Artikel 12. Aantal overledenen in algemene graven

In de algemene graven kan een door het college te bepalen aantal stoffelijke overschotten worden begraven.

 

Artikel 13. Volgorde van uitgifte

  • 1.

    De particuliere en algemene graven worden slechts voor directe begraving en in volgorde van ligging uitgegeven.

  • 2.

    Het college kan een particulier graf toewijzen anders dan voor directe begraving en buiten de volgorde van uitgifte, indien dit wegens de situatie op de begraafplaats niet bezwaarlijk is.

 

Artikel 14. Categorieën

Het college kan bij nader vast te stellen regels de algemene en particuliere graven onderverdelen in categorieën. Het college bepaalt voor de verschillende categorieën de situering en oppervlakte.

 

Artikel 15. Termijnen particuliere graven, urnengraven en urnennissen

  • 1.

    Het college verleent, voor zover de daartoe bestemde ruimte van de begraafplaats dat toelaat, op een daartoe bij hen schriftelijk of digitaal in te dienen aanvraag, voor de tijd van vijftien of dertig jaar recht op een particulier graf, een particulier urnengraf of een particuliere urnennis. De termijn begint te lopen op de datum waarop het particuliere graf, het particuliere urnengraf of de particuliere urnennis is uitgegeven.

  • 2.

    Het in het eerste lid van dit artikel bedoelde recht wordt telkens verlengd met een periode van vijftien jaar, mits de aanvraag voor het verstrijken van de lopende termijn wordt ingediend.

  • 3.

    De verlenging zoals bedoeld in het tweede lid van dit artikel dient schriftelijk of digitaal bij het college te worden aangevraagd door de rechthebbende of, indien deze is overleden, door één van de in artikel 18 bedoelde personen.

 

Artikel 16. Termijnen algemene graven

  • 1.

    De uitgiftetermijn van een algemeen graf en een algemeen kindergraf bedraagt tien jaar zonder de mogelijkheid tot verlenging.

  • 2.

    Na afloop van de uitgiftetermijn is herbegraven mogelijk, zoals beschreven in artikel 24, vierde lid.

 

Artikel 17. Grafkelder

Het college kan aan de rechthebbende op een particuliergraf een vergunning verlenen tot het daarin voor eigen rekening doen aanbrengen van een grafkelder overeenkomstig door het college te stellen voorwaarden.

 

Artikel 18. Overschrijving van verleende rechten

  • 1.

    Het recht op een particulier graf kan op aanvraag van de rechthebbende worden overgeschreven op naam van een ander natuurlijk persoon of rechtspersoon.

  • 2.

    Na het overlijden van de rechthebbende kan het recht op het particuliere graf worden overgeschreven op een natuurlijk persoon of rechtspersoon, indien de aanvraag daartoe binnen zes maanden na het overlijden van de rechthebbende wordt ingediend.
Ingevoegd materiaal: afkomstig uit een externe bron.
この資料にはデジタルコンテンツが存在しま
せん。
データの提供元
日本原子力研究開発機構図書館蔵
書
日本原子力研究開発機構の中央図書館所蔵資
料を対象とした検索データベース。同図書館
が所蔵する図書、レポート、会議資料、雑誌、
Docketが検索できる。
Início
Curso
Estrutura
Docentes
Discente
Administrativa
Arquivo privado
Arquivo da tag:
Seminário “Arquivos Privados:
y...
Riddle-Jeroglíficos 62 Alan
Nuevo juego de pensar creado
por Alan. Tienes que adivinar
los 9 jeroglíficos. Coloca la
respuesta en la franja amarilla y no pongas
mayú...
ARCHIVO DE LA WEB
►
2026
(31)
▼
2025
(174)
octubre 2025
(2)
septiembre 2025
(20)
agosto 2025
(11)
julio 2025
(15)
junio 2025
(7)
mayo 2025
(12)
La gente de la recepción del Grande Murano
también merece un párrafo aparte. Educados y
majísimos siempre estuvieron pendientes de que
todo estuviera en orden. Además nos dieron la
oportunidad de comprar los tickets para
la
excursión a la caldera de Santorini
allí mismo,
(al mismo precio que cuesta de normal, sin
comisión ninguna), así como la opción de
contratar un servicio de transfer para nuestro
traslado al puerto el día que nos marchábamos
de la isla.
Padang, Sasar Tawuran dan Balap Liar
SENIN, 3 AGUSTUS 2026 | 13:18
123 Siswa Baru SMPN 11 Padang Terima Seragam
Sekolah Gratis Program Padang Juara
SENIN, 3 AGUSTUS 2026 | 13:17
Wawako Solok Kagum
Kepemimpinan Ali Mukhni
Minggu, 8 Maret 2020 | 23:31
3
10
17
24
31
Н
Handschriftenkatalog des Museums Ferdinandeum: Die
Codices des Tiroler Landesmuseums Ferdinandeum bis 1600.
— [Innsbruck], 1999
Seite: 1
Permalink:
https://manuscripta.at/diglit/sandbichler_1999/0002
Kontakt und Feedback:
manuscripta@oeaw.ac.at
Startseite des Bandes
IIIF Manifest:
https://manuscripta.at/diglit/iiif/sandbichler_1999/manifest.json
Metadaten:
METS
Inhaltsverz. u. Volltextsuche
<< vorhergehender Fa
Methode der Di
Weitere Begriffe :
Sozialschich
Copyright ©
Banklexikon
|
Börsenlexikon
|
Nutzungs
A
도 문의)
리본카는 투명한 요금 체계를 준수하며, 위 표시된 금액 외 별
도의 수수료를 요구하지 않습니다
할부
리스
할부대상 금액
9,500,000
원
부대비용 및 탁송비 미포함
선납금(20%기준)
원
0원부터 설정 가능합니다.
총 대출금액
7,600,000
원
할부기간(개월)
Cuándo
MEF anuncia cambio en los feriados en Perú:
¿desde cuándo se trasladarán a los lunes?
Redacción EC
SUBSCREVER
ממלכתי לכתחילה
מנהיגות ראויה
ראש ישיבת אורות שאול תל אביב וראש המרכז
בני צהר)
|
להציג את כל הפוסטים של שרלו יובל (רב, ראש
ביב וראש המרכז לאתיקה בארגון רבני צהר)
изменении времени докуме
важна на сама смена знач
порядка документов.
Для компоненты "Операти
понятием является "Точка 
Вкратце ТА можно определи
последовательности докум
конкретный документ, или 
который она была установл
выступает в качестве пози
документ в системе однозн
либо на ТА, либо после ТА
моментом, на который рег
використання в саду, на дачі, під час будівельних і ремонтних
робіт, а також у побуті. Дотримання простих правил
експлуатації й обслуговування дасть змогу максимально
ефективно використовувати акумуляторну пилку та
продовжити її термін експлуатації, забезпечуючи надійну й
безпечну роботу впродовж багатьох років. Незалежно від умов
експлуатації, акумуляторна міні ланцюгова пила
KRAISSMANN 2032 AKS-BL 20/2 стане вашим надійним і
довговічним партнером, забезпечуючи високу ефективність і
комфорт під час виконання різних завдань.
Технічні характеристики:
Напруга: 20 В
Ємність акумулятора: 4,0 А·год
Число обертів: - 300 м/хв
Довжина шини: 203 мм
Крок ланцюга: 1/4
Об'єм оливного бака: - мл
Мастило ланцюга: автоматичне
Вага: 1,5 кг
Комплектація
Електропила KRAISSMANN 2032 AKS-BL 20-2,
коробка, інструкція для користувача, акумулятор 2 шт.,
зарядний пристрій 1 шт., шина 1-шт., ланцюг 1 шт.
Indien de overleden rechthebbende in het graf dient te worden bijgezet, dient het verzoek tot overschrijving daaraan voorafgaand te worden gedaan.

  • 3.

    Indien na het overlijden van de rechthebbende de aanvraag tot overschrijving aan het college niet wordt gedaan binnen de in het tweede lid van dit artikel gestelde termijn van zes maanden, is het college bevoegd het recht op het particuliere graf te doen vervallen.

  • 4.

    Na het verstrijken van de in het tweede lid genoemde termijn van zes maanden kan het college het particuliere graf alsnog op naam stellen van een nieuwe rechthebbende, tenzij dit recht betrekking heeft op een particulier graf dat inmiddels is geruimd.

 

Artikel 19. Afstand doen van graven

Zonder aanspraak te kunnen maken op enige vergoeding, in welke aard en vorm dan ook, kan de rechthebbende schriftelijk of digitaal afstand doen ten behoeve van de gemeente van het recht op het particuliere graf. Van de ontvangst van zodanige verklaring doet het college schriftelijk mededeling aan de rechthebbende.

 

HOOFDSTUK 5. GRAFBEDEKKINGEN

 

Artikel 20. Vergunning grafbedekking

  • 1.

    Behoudens de gevallen genoemd in het vijfde lid, is voor het hebben van een grafbedekking een schriftelijke vergunning nodig van het college.

  • 2.

    De rechthebbende van een particulier graf vraagt de vergunning voor het hebben van een grafbedekking aan.

  • 3.

    Het college kan nadere regels vaststellen omtrent de wijze van aanvragen van de vergunning, de aard en de afmetingen van de grafbedekking en de wijze van aanbrengen.

  • 4.

    Het college kan de vergunning weigeren indien:

  • a.

    niet voldaan wordt aan de vastgestelde nadere regels, genoemd in het derde lid;

  • b.

    de grafbedekking afbreuk doet aan het aanzien van de begraafplaats;

  • c.

    de duurzaamheid van de materialen onvoldoende is;

  • 4.

    de constructie van de grafbedekking ondeugdelijk is.

  • 5.

    Voor het hebben van een grafbedekking is geen vergunning nodig als bedoeld in het eerste lid, indien:

  • a.

    bij een algemeen graf of een algemeen kindergraf de grafbedekking bestaat uit een letterplaat, neergelegd op het graf in een lessenaar vorm, waarvan de lengte- en breedtemaat niet meer dan 50 x50 cm bedraagt;

  • b.

    bij een particulier graf of een particulier kindergraf de grafbedekking bestaat uit:

  • i.

    staande steen van natuurstenen materiaal waarvan de hoogte niet meer dan 90 cm bedraagt en die de breedte de grafmaat niet overschrijdt, al dan niet in combinatie met een omranding, een set banden of een rand van blokken of stenen begrepen, die eveneens de grafmaat niet overschrijdt;

  • ii.

    een kruis of een zuiltje waarvan de hoogte niet meer dan 90 cm bedraagt, dan wel een liggende steen of zerk van natuurstenen materiaal, al dan niet op een roef, die de grafmaat niet overschrijdt, al dan niet in combinatie met een omranding, een set banden of een rand van blokken of stenen daaronder begrepen, die eveneens de grafmaat niet overschrijdt;

  • c.

    bij een particulier urnengraf de grafbedekking bestaat uit een liggende steen die de grafmaat niet overschrijdt, dan wel een urnentegel waarvan de lengte- en breedtemaat niet meer dan 30 x 49 cm bedraagt en de dikte 2 cm is;

  • d.

    bij een particuliere urnennis de grafbedekking bestaat uit een urnentegel waarvan de lengte- en breedte maat niet meer dan 30 x 49 cm bedraagt en de dikte 2 cm is;

  • e.

    op een graf uitsluitend beplanting aanwezig is.

  • 6.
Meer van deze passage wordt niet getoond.